Sebagaimana asal muasal kata Cirebon dan Grage, ada berbagai versi mengenai kata Trusmi yang tercatat dalam tulisan-tulisan maupun tutur kata masyarakat Cirebon. Satu hal yang pasti, masyarakat Trusmi mempercayai dengan keyakinannya bahwa mereka merupakan keturunan dari Mbah Buyut Trusmi, Ki Buyut Trusmi, atau Pangeran Walangsungsang  Cakrabuana atau lebih dikenal sebagai Mbah Kuwu Cerbon. Saat ini, Trusmi adalah sebuah nama desa di wilayah kecamatan Plered, Kabupaten Cirebon yang mana terdapat komplek situs pemakaman Ki Buyut Trusmi. Untuk mengenang dan menghormatinya, setiap tahun terdapat ajang yang dikenal dengan sebutan Trusmian, merupakan upacara khidmat di situs pemakaman Ki Buyut Trusmi yang kemudian diramaikan oleh ajang budaya festival arak-arakan dan pacuan kuda. Ada juga upacara Ganti Welid (ganti rumput) dan Ganti Sirap (ganti atap) setiap empat tahun.

Salah satu versi tentang Trusmi dapat dibaca dari Sejarah Caruban Kawedar berjudul “Sambetipun Sajarah Trusmi” yang ditulis dalam bahasa Cirebon, diterjemahkan secara bebas oleh Mustaqim Asteja :

…Diceritakan setelah syiar Islam telah menyebar keseluruh nusantara pulau Jawa, kemudian Walisongo menyatukan tekad bermusyawarah bertempat di Masjid agung Sang Ciptarasa Cirebon. Kebetulan saat itu Sunan Gunung Jati mempunyai putra sir (putra gaib) yang bernama Bung Cikal.  Pangeran Cakrabuwana “Ki Kuwu Cerbon Kedua” berniat melepas jabatannya sebagai pemimpin atau “umaro”  untuk  menekuni agama sebagai pandita atau “ulama” sekaligus “mong-mong” mendidik Bung Cikal putra Sunan Gunung Jati.  Pangeran Cakrabuwana  membangun padukuhan ke arah baratsekitar tujuh Kilo Meter dari keraton Pakungwati Cirebon, yang kemudian bernama Astana Kramat Trusmi berasal dari sebuah balong kramat yang airnya sangat jernih, dari atas balong hinga dasarnya terlihat kerikil dan pasir yang airnya terus menerus semi “mengalir” sehingga dinamakan “Terussemi” atau “Trusmi”

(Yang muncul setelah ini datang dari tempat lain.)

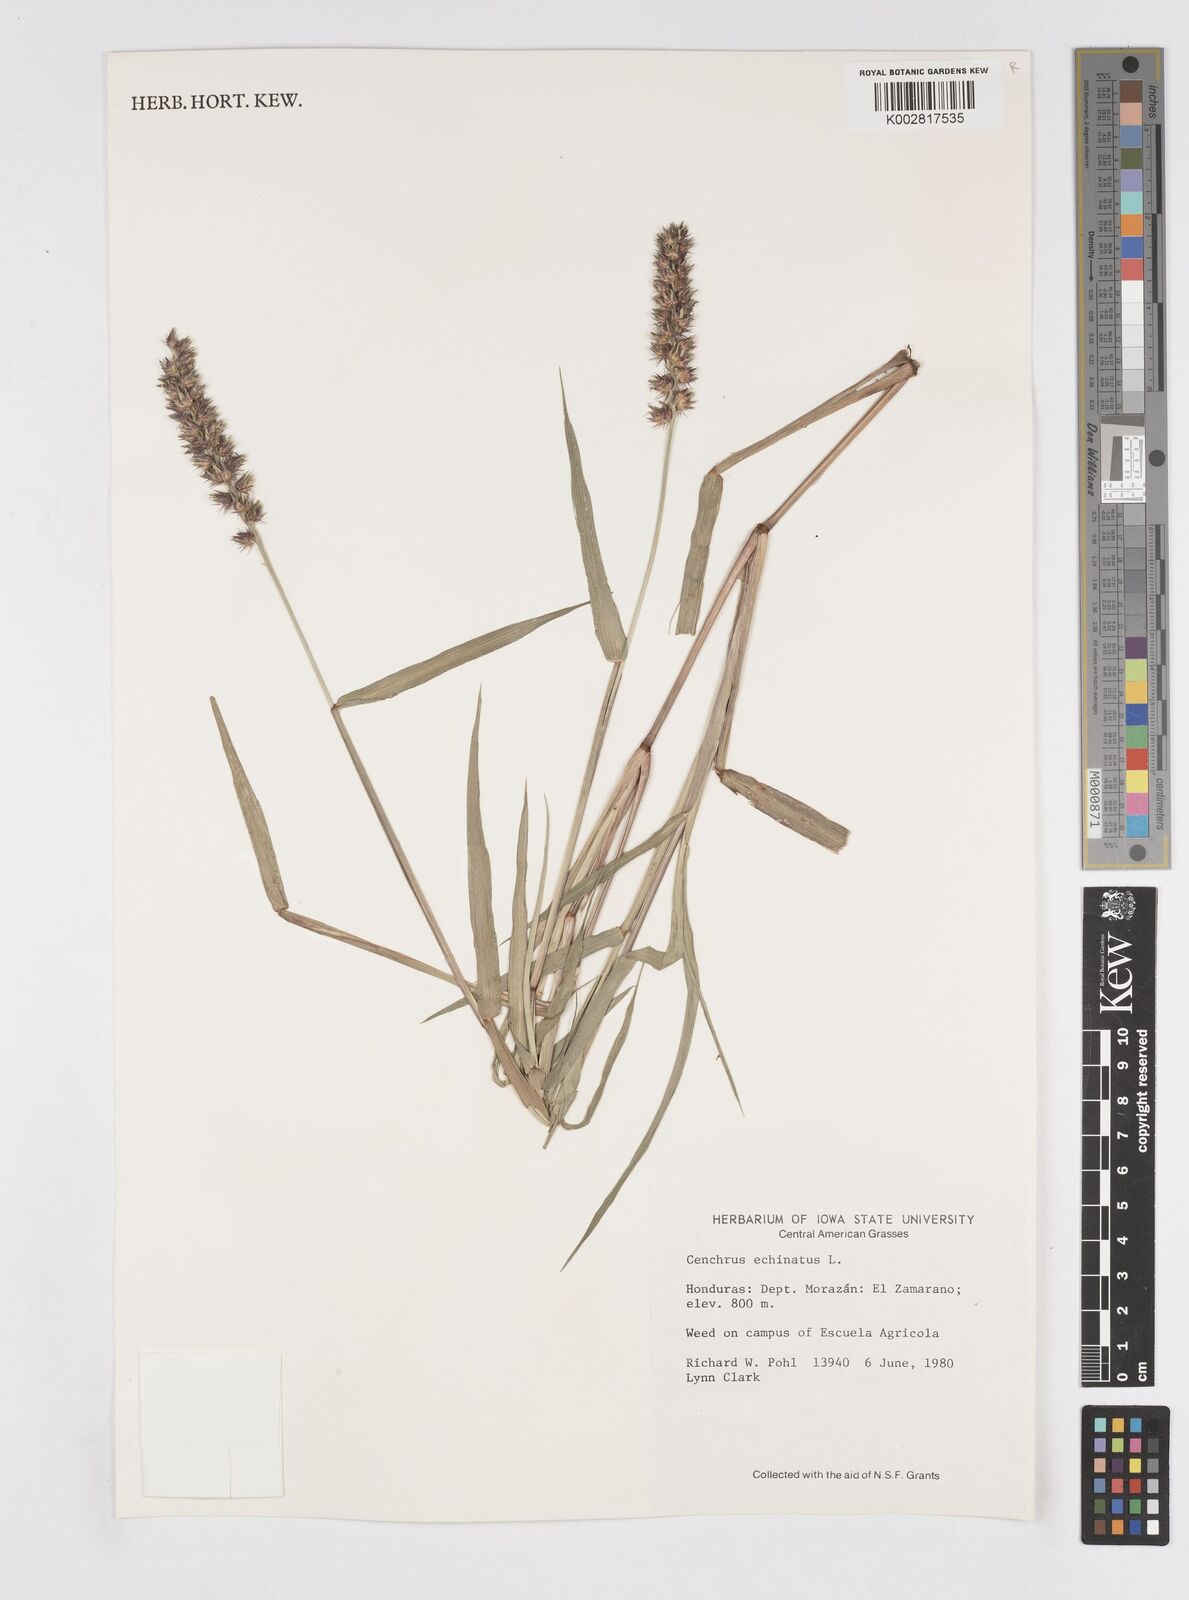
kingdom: Plantae
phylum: Tracheophyta
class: Liliopsida
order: Poales
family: Poaceae
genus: Cenchrus
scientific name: Cenchrus
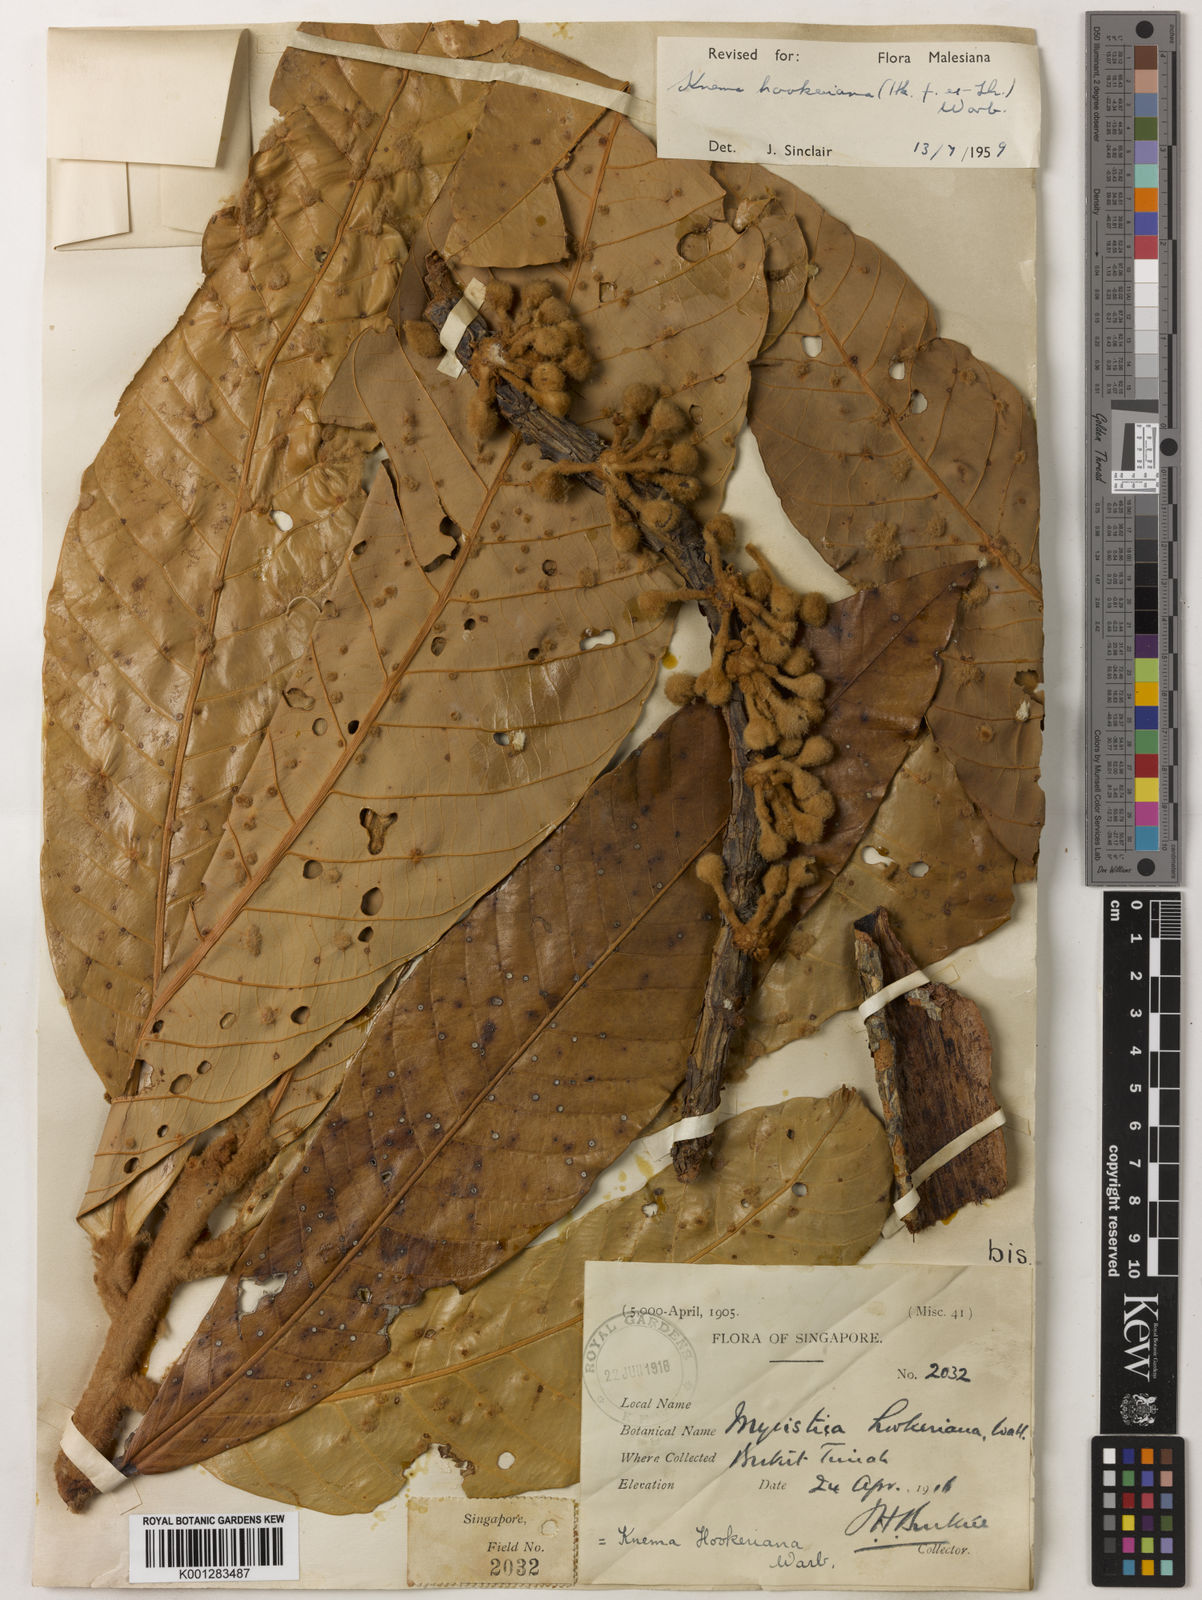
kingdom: Plantae
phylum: Tracheophyta
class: Magnoliopsida
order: Magnoliales
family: Myristicaceae
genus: Knema
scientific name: Knema hookeriana
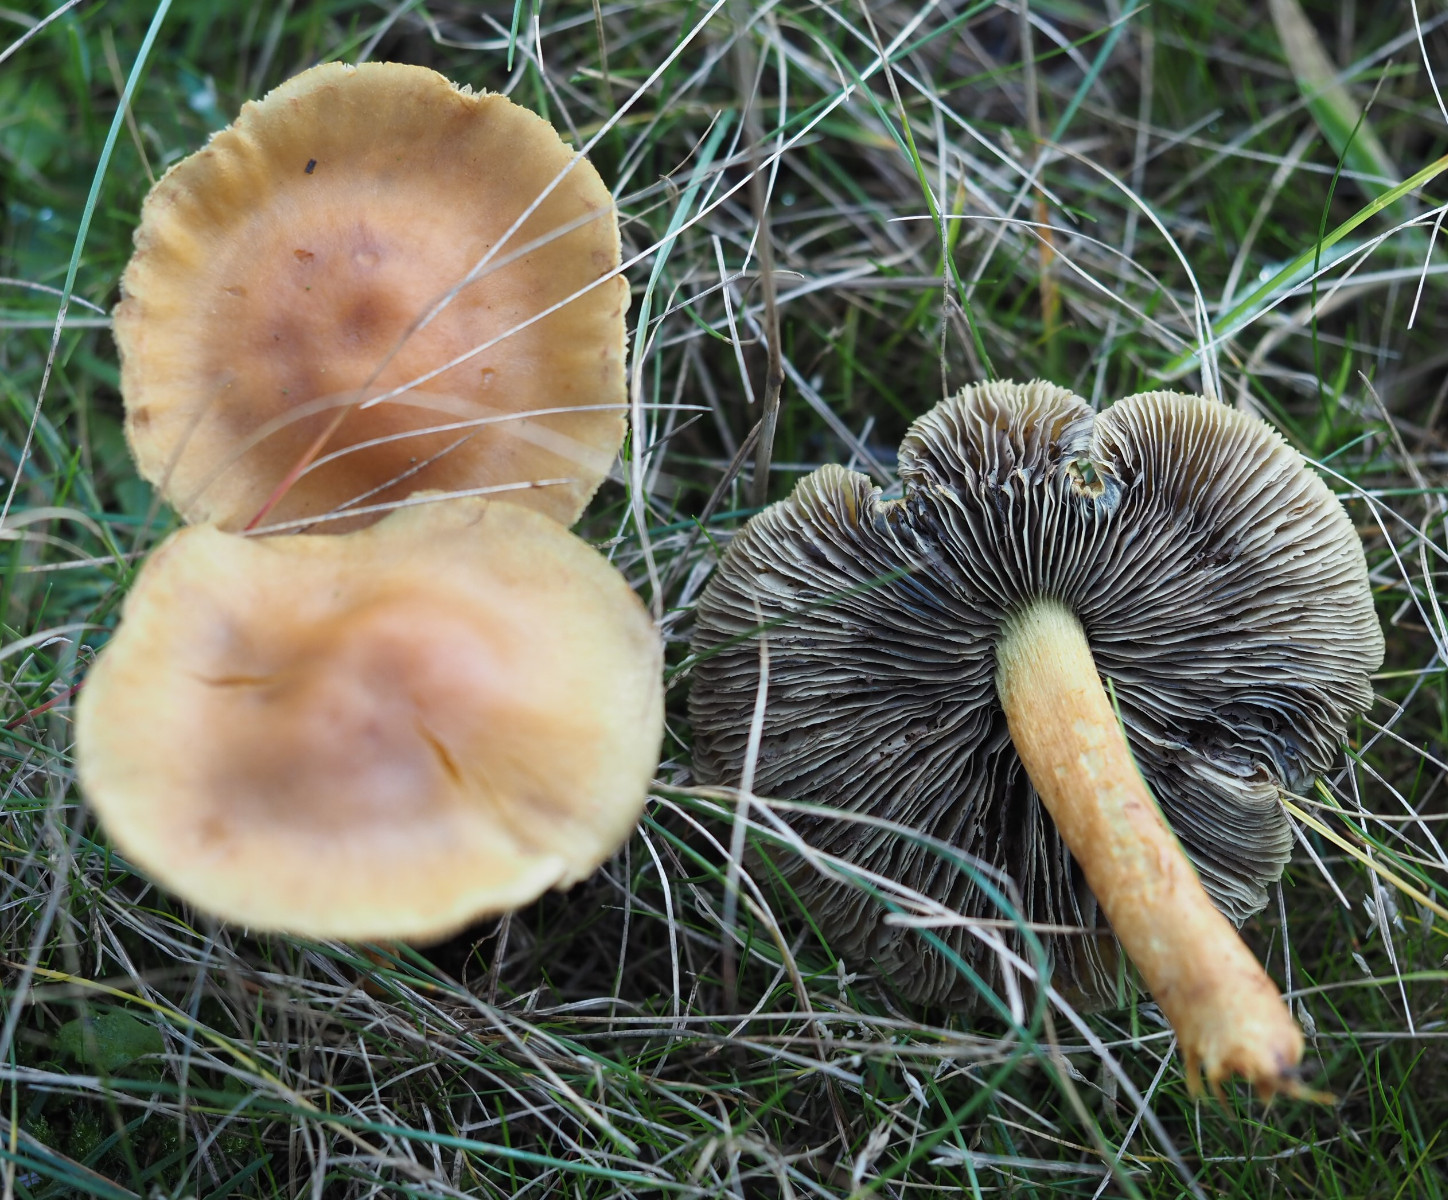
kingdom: Fungi
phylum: Basidiomycota
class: Agaricomycetes
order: Agaricales
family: Strophariaceae
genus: Hypholoma
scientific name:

Versi lain menyebutkan Bung Cikal atau Pangeran Manggarajati yang diasuh oleh Mbah Kuwu Cerbon atau Mbah Buyut Trusmi, sejak kecil telah terlihat kesaktiannya. Salah satu kebiasaan Bung Cikal adalah sering merusak tanaman yang ditanam oleh Mbah Buyut Trusmi, namun setiap tanaman yang dirusak oleh Bung Cikal segera tumbuh dan bersemi kembali sehingga masyarakat menamakan pedukuhan tersebut Trusmi yang berarti “Terus Bersemi”.

Ada lagi cerita tentang keindahan dan keterampilan hasil karya pembatik Trusmi pada jaman Kesultanan Cirebon. Kala itu, sang Sultan memerintahkan perajin batik Trusmi untuk membuatkan sebuah kain batik hanya dengan melihatnya saja, tanpa diperbolehkan membawa kain batik tersebut sebagai contoh. Ketika waktu yang telah disepakati tiba, perajin batik Trusmi membawakan kain batik hasil karyanya untuk dipersembahkan kepada sang Sultan. Sebagai bukti kemahirannya, pembatik Trusmi meminta kepada Sultan untuk membungkus kain batik milik Sultan yang asli dengan kain batik duplikatnya. Kemudian Sultan diminta untuk bisa membedakan batik asli dan batik duplikat. Seperti diketahui, sang Sultan tidak bisa membedakan batik asli dan batik duplikat dikarenakan identiknya kedua batik tersebut. Sang Sultan pun mengakui bahwa batik hasil karya perajin batik Trusmi dinilai sangat apik karena dapat membuat ‘copy’ yang sama persis tanpa membawa contoh aslinya.